Prime Minister Scott Morrison said he would be looking to review how hospitalisation data was reported, after both NSW Health Minister Brad Hazzard and his Victorian counterpart said some people being counted in their numbers had been admitted for other treatment and then tested positive.
“We need to get a standard definition on that because these are the key things we have to track now,” Mr Morrison told Nine’s Today show on Monday, referencing a shift from focusing on case numbers to hospitalisations and intensive care admissions.
NSW Health is conducting a review of its admissions data.
But Health Services Union secretary Gerard Hayes said it was inaccurate to think the data discrepancy meant hospital workers were not being stretched by increasing cases, noting patients who test positive to the virus while admitted for another health issue must then be dealt with using additional protocols and kept isolated
“You’ve got a level of logistical movement to ensure that you’re not going to cross-infect people,” Mr Hayes said.
Brett Holmes, general secretary of the NSW Nurses and Midwives Association, agreed. He said in situations such as labour wards or mental health units, infection control was extremely difficult and dealing with COVID-positive patients presenting in all parts of a hospital as community cases climb was presenting challenges.
“It means you can’t quickly move between patients, you need to manage where patients are, how they are allocated in a ward – you doubly complicate the care that you are delivering,” he said, noting the big difference between COVID-19 management for nurses now and during Sydney’s lockdown was the variety of ways it could present itself.
Significant COVID-19 outbreaks occurred during Sydney’s Delta wave when cases were detected in mental health units and geriatric wards, among other locations inside hospitals.
Mr Holmes said he understood Mr Hazzard was meaning to reassure the community by indicating that fewer people were sick with COVID-19 than the hospitalisation figure suggested, but said stretched hospital staff found the figure “just as scary”.
In an appearance on Seven’s Sunrise on Monday, Mr Morrison said the “majority” of cases in hospital with COVID-19 in Australia had the earlier Delta variant.

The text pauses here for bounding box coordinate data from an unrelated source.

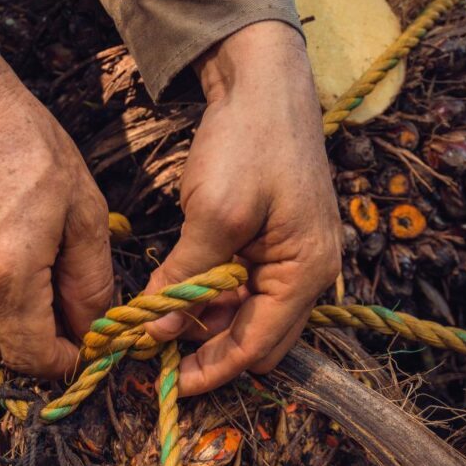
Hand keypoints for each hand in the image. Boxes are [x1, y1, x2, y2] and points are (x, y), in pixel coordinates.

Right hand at [0, 43, 112, 377]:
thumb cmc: (31, 148)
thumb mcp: (84, 212)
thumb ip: (92, 281)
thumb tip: (92, 329)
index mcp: (7, 277)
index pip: (33, 359)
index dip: (66, 361)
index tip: (88, 341)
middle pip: (11, 348)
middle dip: (48, 340)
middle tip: (75, 303)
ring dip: (25, 317)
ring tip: (49, 269)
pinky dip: (0, 295)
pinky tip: (18, 255)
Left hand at [145, 22, 340, 395]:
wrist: (263, 81)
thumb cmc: (248, 142)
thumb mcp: (213, 215)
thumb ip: (186, 278)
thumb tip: (156, 331)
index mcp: (306, 274)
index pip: (258, 347)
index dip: (214, 371)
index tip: (171, 385)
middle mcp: (309, 275)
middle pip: (258, 340)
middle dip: (211, 349)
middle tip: (161, 347)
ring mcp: (294, 259)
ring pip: (248, 316)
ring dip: (208, 323)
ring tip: (163, 316)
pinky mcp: (275, 244)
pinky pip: (245, 288)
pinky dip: (214, 296)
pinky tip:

NSW Health did not respond to questions about whether this was the case in its hospitals. Health authorities have considered the Omicron variant of COVID-19 to be the driver of rising infections in NSW for the past four weeks.
There were 20,794 new cases of COVID-19 in NSW on Monday and four deaths, including a resident of the Bolton Clarke Cabrini aged care facility in Westmead who acquired her infection there.
The deaths were aged in their 70s, 80s and 90s. Three had received two doses of a COVID-19 vaccine and one had received a third dose.
Dr Chant urged people only to attend emergency departments if it was medically necessary, to ease pressure on hospitals.
“While we are very well-placed in the global context to manage this case burden, it is important that we all play our part in not placing unnecessary burden on the health system,” she said.
“For instance, if you’re going to the emergency department to try to get PCR test for COVID and you’re not unwell, that potentially comprises the care for those that need it.”
As private pathology labs struggled to deal with significant demand for PCR testing on another public holiday weekend, Australian Clinical Labs shut its 28 drive-through and walk-in clinics in NSW “until further notice”.
A spokesperson for the company said its staff were “working round the clock” to process the swabs it had already taken.
“This is an unprecedented situation and we and the rest of the sector are doing everything we can to meet demand and the needs of the community,” they said.
Liesel Wett, CEO of Australian Pathology the peak body for private pathology, said the system remained under “immense pressure” although laboratories and testing clinics were starting to see the difference made by the removal of PCR testing requirements for interstate and international travel.
“We’d ask that everyone be patient and work with us and state and territory health departments to meet the needs of Australians that are symptomatic or a close contact that require a PCR test,” she said.